Maggie Siff and Polly Draper Photo: Lisa Petereson

Jane Anderson has developed a reputation for writing smart and funny plays that skewer the presumptions that hold together our pleasant everyday lives. Thus, it is no surprise that her latest collaboration with the Geffen Playhouse in Westwood, The Escort, which opened on Wednesday night, delivers significant laughs amidst a text that presses some buttons both for the characters on stage and the audience. As the name promises, The Escort concerns a woman who trades sex for money. Whether or not you want to call Charlotte a prostitute or a sex worker is one of the many contentious issues Anderson is taking on in her new play. But to be fair, the escort of the play’s title, marvelously played by Maggie Siff, is less the protagonist of the play than the catalyst for change in others, particularly a gynecologist who’s treating Charlotte, Dr. Rhona Bloom. Dr. Bloom, played here by the wonderful Polly Draper, treats Charlotte with a professional and respectful if somewhat curious manner, when she first enters her office. It's not unlike what most of us would expect and hope to emulate in a similar situation.

But what start's out as a light-heated consideration of Charlotte's professional career, soon gets more complicated. The doctor-patient boundaries are gradually dropped over Charlotte's subsequent visits with Dr. Bloom and a friendship forms. Eventually, Dr. Bloom is cajoled into meeting with a male prostitute in light of her own ongoing worries about her desirability and her frustrations with both her ex-husband, a urologist, and their 13 year-old son. It's really the gynecologist, and not the escort, that the play turns around. Dr. Bloom's own misgivings about the social and sexual development of her son, her unresolved emotional conflicts with her ex, and her own sense of self-worth are brought into new relief by this patient, who has a very different, though initially not objectionable, view of the world. The rub of the play, though, is that Dr. Bloom soon finds herself at odds between an arguably more fulfilling vision of herself à la Charlotte, or the more morally determined self she has always known. On the one hand she's concerned about her son looking at pornography on line. On the other she's rethinking her own attitude toward sexual promiscuity. And while this is not entirely new ground, Anderson sharply questions the stories and falsehoods we tell ourselves in order to create our own moral subjectivity. This works both ways for both women in The Escort who initially fantasize that they have far more in common than what they come to discover. Anderson is taking on liberal notions about pornography, sex, and women's work here under one big umbrella and leaving very big questions open for the audience to consider in a group of characters with a high level of complexity.

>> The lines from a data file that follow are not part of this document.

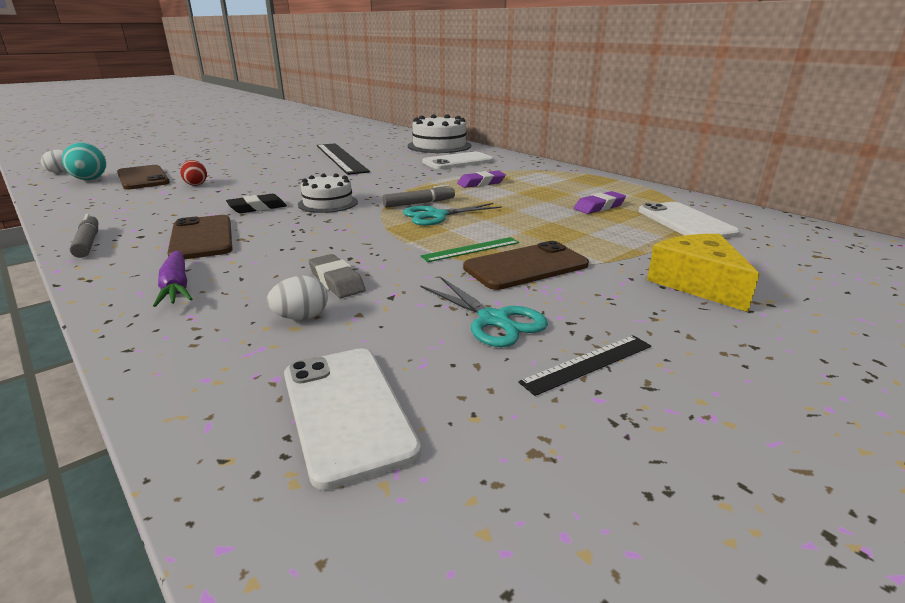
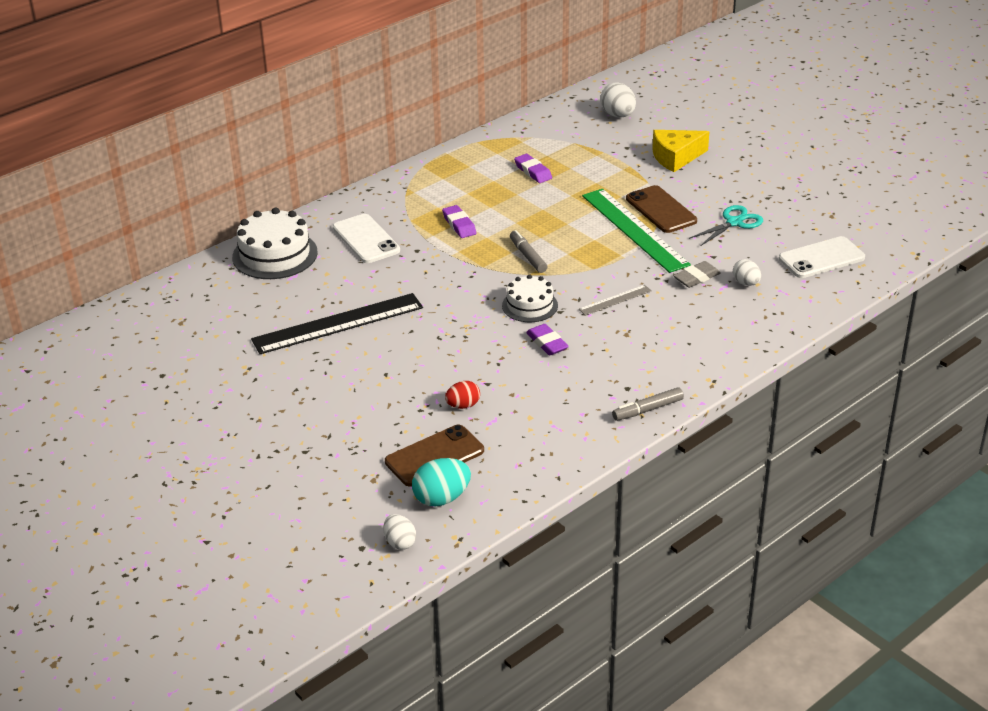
camera: 90 degrees left, 10 degrees up
purple carrot [153,250,192,307] -> none
brown phone [167,215,233,259] -> none
black eraser [226,194,287,213] -> purple eraser [526,324,569,355]
turquoise scissors [403,203,502,226] -> none
green ruler [421,237,519,262] -> green ruler [582,189,691,273], size x2.15
black ruler [518,335,651,396] -> none
white phone [638,202,740,238] -> none
none -> grey ruler [579,285,651,316]
none -> white egg [600,82,636,117]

This makes the play sound much more serious than it is, however. There are great one-liners throughout. Anderson also expertly crafts an introductory monologue for Charlotte who speaks directly to the audience about the body suits she and a male prostitute character wear in the play, given the large amount of nudity and sexually explicit activity portrayed or implied on stage. Charlotte explains that onstage nudity can be distracting in and of itself, and Anderson wants the audience, whom Charlotte addresses several times directly, to concentrate on the events at hand. There are also several wonderful comic moments from the men in the cast. Dr. Bloom's ex, the other Dr. Bloom, is played by James Eckhouse and their 13 year old son is played by an adult, Gabriel Sunday. Mr. Sunday also doubles as the male prostitute in the play in a bit of deliberate overlapping casting that fleshes out some of the parent's issues in the script.

If there is anything disappointing in The Escort, it's Anderson's haphazard, poorly realized ending. I don't want to say too much and spoil the show, but the final scenes have the feel of a show that isn't sure where it wants to go. It knows where it doesn't want to go, but isn't exactly sure how to prevent that from happening entirely. On balance, though, The Escort is a strong show, and good ideas are often much more than one gets from any play, well scripted or not. The Escort runs through May 8.